New display looks disappointing and who'd know this was to happen until you get it back [smiley=bomb.gif]


----------



## Sandy (May 5, 2014)

Sent the cluster off today as the seller for screen is messing me about for two weeks


----------



## Allspeed (Oct 7, 2016)

Did you ever post the film out Sandy ?


----------



## Sandy (May 5, 2014)

Sorry a film of what Allspeed?


----------



## droopsnoot (Sep 5, 2002)

Allspeed said:


> Did you ever post the film out Sandy ?


It was pcbbc who was offering to send polarising film out.


----------



## pcbbc (Sep 4, 2009)

droopsnoot said:


> Allspeed said:
> 
> 
> > Did you ever post the film out Sandy ?
> ...


Sorry, my bad. Back from holiday and still haven't got round to this. Tomorrow I promise....  
Meanwhile there are still a few bits of film on offer, so if anyone would like to add their name to the list - please send me a PM with your UK postal address.
Once again, sorry for my tardiness.


----------



## Sandy (May 5, 2014)

Not impressed with the end result at all as first it appeared to be okay but on route home after an oil change I see this disgusting red back light effect :x


----------



## Sandy (May 5, 2014)

silkman said:


> Make sure you ask them if the colour of the new lcd will match and not be crazy-red like in the picture below:
> 
> 
> I would happily go for the colour MFA but £700 is pretty steep


I really should have asked [smiley=bigcry.gif]


----------



## droopsnoot (Sep 5, 2002)

pcbbc said:


> Sorry, my bad. Back from holiday and still haven't got round to this. Tomorrow I promise....


Mine's arrived in the post today, thanks very much for sending it. When I get around to sending the dashpod for repair, I'm sure it will come in handy.


----------



## pcbbc (Sep 4, 2009)

droopsnoot said:


> Mine's arrived in the post today, thanks very much for sending it.
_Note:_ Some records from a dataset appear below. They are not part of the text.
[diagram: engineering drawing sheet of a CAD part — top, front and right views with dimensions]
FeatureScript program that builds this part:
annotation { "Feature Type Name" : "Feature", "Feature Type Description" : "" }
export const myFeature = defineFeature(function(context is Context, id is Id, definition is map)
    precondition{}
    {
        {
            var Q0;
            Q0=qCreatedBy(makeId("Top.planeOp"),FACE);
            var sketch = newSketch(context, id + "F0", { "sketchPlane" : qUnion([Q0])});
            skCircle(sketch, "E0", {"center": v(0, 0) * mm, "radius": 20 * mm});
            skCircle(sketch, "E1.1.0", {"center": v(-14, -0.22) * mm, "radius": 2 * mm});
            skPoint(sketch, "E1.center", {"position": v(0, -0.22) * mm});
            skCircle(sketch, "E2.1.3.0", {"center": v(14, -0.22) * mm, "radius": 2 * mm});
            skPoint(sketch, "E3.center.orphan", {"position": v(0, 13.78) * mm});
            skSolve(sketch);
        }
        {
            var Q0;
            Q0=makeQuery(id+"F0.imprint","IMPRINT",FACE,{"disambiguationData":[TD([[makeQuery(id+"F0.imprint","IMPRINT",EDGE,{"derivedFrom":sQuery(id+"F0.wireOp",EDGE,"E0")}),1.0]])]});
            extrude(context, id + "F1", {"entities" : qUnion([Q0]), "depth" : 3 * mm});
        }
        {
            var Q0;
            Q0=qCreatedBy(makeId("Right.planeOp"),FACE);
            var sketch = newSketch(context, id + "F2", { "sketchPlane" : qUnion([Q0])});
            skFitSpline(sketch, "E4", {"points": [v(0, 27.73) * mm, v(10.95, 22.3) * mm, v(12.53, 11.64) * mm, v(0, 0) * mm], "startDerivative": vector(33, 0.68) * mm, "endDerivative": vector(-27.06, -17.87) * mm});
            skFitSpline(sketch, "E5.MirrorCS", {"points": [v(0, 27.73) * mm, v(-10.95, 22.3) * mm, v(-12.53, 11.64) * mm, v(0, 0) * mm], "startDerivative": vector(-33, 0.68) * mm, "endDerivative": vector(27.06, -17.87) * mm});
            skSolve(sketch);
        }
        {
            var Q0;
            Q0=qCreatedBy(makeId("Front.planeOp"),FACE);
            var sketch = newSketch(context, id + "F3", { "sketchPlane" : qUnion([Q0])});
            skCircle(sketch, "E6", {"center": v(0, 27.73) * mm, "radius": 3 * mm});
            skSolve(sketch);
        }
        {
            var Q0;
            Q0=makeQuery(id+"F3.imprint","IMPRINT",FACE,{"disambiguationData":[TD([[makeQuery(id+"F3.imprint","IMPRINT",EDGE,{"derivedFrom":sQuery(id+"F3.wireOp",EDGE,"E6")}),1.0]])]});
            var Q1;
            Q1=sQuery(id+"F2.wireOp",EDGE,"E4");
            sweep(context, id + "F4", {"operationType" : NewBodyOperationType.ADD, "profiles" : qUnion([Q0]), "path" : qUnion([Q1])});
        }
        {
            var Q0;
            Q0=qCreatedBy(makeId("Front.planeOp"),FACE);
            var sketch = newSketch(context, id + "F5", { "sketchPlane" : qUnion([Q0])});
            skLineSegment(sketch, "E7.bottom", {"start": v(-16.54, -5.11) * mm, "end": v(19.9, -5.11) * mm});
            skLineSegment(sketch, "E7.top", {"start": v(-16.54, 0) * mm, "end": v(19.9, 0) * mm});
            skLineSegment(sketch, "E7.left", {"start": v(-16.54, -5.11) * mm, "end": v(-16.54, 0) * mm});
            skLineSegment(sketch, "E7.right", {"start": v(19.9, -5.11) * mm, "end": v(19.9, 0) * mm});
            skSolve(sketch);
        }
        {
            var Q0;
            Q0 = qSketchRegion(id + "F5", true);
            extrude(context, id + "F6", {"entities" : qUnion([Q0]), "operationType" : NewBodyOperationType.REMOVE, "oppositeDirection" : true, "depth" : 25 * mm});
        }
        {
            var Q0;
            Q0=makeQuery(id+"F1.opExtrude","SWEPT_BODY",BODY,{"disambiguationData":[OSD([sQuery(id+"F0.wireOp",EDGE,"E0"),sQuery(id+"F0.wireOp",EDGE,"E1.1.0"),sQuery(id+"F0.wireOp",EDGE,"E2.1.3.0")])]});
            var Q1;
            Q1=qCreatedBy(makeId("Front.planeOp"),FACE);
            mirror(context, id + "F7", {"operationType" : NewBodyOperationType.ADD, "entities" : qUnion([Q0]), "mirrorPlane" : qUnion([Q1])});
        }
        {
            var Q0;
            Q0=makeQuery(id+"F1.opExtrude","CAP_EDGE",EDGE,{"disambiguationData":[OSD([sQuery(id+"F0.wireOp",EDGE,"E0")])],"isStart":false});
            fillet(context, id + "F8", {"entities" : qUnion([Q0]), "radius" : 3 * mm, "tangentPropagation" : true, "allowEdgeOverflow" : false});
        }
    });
When I get around to sending the dashpod for repair, I'm sure it will come in handy.


Thanks for reporting back. Not a problem. Had spare film, and some left over SAEs that needed recycling. Just sorry it took me so long!


----------



## TTaRSe (Aug 24, 2014)

Got my film today...many thanks


----------



## Sierragls (Nov 26, 2017)

pcbbc said:


> droopsnoot said:
> 
> 
> > Mine's arrived in the post today, thanks very much for sending it. When I get around to sending the dashpod for repair, I'm sure it will come in handy.
> ...


Got mine as well today. That's for posting it


----------



## Allspeed (Oct 7, 2016)

Mines here too. Thanks very much. 8)


----------



## keithriley (Jun 20, 2017)

Sandy said:


> Not impressed with the end result at all as first it appeared to be okay but on route home after an oil change I see this disgusting red back light effect :x


Who did it Sandy ? ECU Testing ?, If so get on to them ASAP

Keith


----------



## Sandy (May 5, 2014)

keithriley said:


> Sandy said:
> 
> 
> > Not impressed with the end result at all as first it appeared to be okay but on route home after an oil change I see this disgusting red back light effect :x
> ...


No it was a different company.


----------